June’s UK industrial production and trade numbers were fairly disappointing, suggesting that April’s strength in manufacturing growth could not be sustained, while net trade will probably provide little support to GDP growth in Q2. After a torrid 2015, today’s industrial production figures confirmed that the UK manufacturing sector put in a strong performance in Q2 as a whole. Quarterly manufacturing growth accelerated to 1.8% in Q2, while overall production was up by 2.1% on the quarter in Q2 – matching that in the first estimate of GDP. However, with production activity almost entirely driven by a 2.3% monthly surge in growth in April, this suggests that growth slowed to a standstill even before the referendum. Indeed, activity fell by 0.6% in May and rose by just 0.1% in June. What’s more, July’s survey data have been broadly consistent with quarterly contractions in manufacturing output, pointing to a further deterioration ahead.

June’s trade figures were characteristically rather dreary, showing that the trade deficit widened from an upwardly-revised £4.2bn in May to £5.1bn, much higher than the consensus expectations of a deficit of £2.6bn. This left the trade deficit in Q2 as a whole at £12.5bn, higher than Q1’s £12bn outturn.

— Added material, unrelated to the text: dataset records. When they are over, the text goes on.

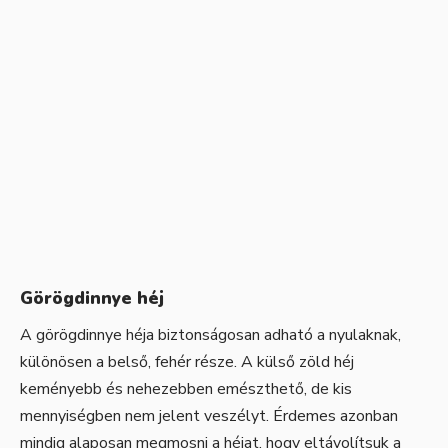
Görögdinnye héj
A görögdinnye héja biztonságosan adható a nyulaknak,
különösen a belső, fehér része. A külső zöld héj
keményebb és nehezebben emészthető, de kis
mennyiségben nem jelent veszélyt. Érdemes azonban
mindig alaposan megmosni a héjat, hogy eltávolítsuk a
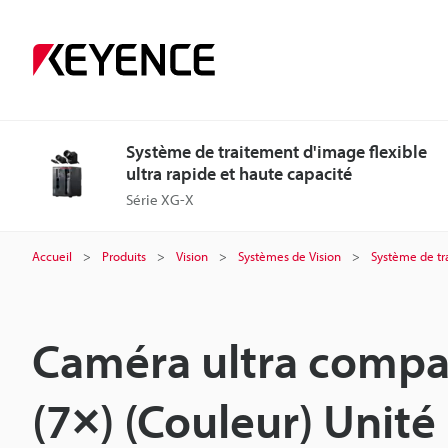
Système de traitement d'image flexible
ultra rapide et haute capacité
Série XG-X
Accueil
Produits
Vision
Systèmes de Vision
Système de tra
Caméra ultra compa
(7×) (Couleur) Unité 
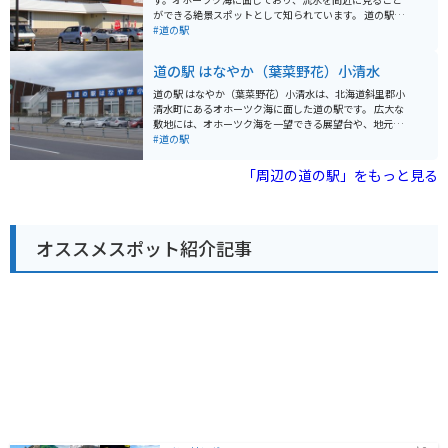
工房などもあり、休憩にも最適です。 バイクで訪れる場
ができる絶景スポットとして知られています。 道の駅に
合、駐車場も広く停めやすいので安心です。 周辺には、
は、レストランや売店があり、地元の新鮮な海産物や農
#道の駅
大雪山国立公園や旭川市街など観光スポットも多く、ド
産物を味わうことができます。お土産も充実しており、
ライブやツーリングの拠点としてもおすすめです。
旅の思い出にぴったりです。 バイクで訪れる場合、駐車
道の駅 はなやか（葉菜野花）小清水
場は広く、休憩場所としても最適です。オホーツク海沿
いの道を走る爽快感は格別です。流氷の時期には、防寒
道の駅 はなやか（葉菜野花）小清水は、北海道斜里郡小
対策をしっかりとしておきましょう。 網走は、流氷以外
清水町にあるオホーツク海に面した道の駅です。 広大な
にも、網走監獄や博物館網走監獄などの観光スポットが
敷地には、オホーツク海を一望できる展望台や、地元の
あります。また、網走湖や能取湖など、自然豊かな場所
新鮮な農産物を販売する直売所、レストランなどがあり
#道の駅
も魅力です。 網走を訪れた際には、ぜひ道の駅 流氷街道
ます。 特にレストランでは、小清水町の特産品である
網走に立ち寄ってみてください。
「小清水そば」や、オホーツク海の新鮮な魚介類を使っ
「周辺の道の駅」をもっと見る
た料理が人気です。 また、道の駅 はなやか（葉菜野花）
小清水は、バイクツーリングの休憩ポイントとしても人
気があります。 オホーツク海沿いの道路は、景色が素晴
らしく、ツーリングに最適です。道の駅には、バイク専
オススメスポット紹介記事
用の駐車場も完備されているので安心です。 小清水町
は、乳製品も有名なので、ソフトクリームやヨーグルト
もおすすめです。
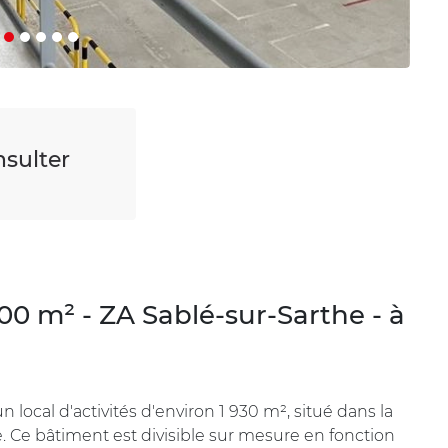
sulter
 900 m² - ZA Sablé-sur-Sarthe - à
local d'activités d'environ 1 930 m², situé dans la
. Ce bâtiment est divisible sur mesure en fonction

The outlook is perceived to be on the sluggish side.


The COMPETITION & MARKETS AUTHORITY have pioneered the introduction a technological revolution in banking and have concluded that new phone apps should be introduced by 2018 providing information to consumers in regard to identifying the best accounts based on individual borrowing patterns.


Banks will also have to set maximum monthly fees for unarranged. However there will be no cross-industry cap leaving banks to set their own charges. There will also be further measures to encourage people to switch accounts. It is hoped that these measures will ensure that personal and SME clients get a better deal from their bank. Banks will be forced to share customer data on new apps with prior customer consent. This new open banking policy will hopefully harness the technological changes will provide transparent banking charges thus making the industry more competitive and charges cheaper.


Again as a leading Luddite I protest that we are now far too reliant on technology, which make life more efficient, but also vulnerable to security matters and issues and consequently further distances bank manager and customer relationships to dangerously detached levels. With all this technology few managers know their clients and vice-versa. How a manager can make measured judgements on loans, mortgages and financial advice when they hardly know the counter party totally escapes me. Yes, digital banking is hugely convenient as well as global but it encourages managers taking short cuts when managing accounts and exacerbates idleness and sloth! I have just been ridiculed very mildly on ‘Twitter’ by BBC Rory Cellan-Jones for suggesting such arrant nonsense!


As to the markets it has been another astonishingly tedious session – real mid-August blues – mingled with some extraordinary violent news on stocks, mainly concerning companies that posted numbers today. The FTSE 100 had only added 35 points at 6845 at 2.30pm. Oil, banks, drugs and consumer sectors are all quite steady today with only property and building having come under the cosh. Standard Life has added 5% today with L&G losing 5.8%. Headline numbers looked decent, but some analysts felt they looked messy and lacking a full explanation. AMEC Foster was up as much as 12% but at the time of writing had settled up 9.5%. Regus was unchanged. Ocado, thanks to a better deal with Morrison was up 5%. SIG were 3.5% to the good with BP up 1% mainly due to a possible sale of a Chinese asset which may bring in $3 billion. The opening skirmishes on the Street of Dreams were sepulchral – up 20 points at 2.35pm BST.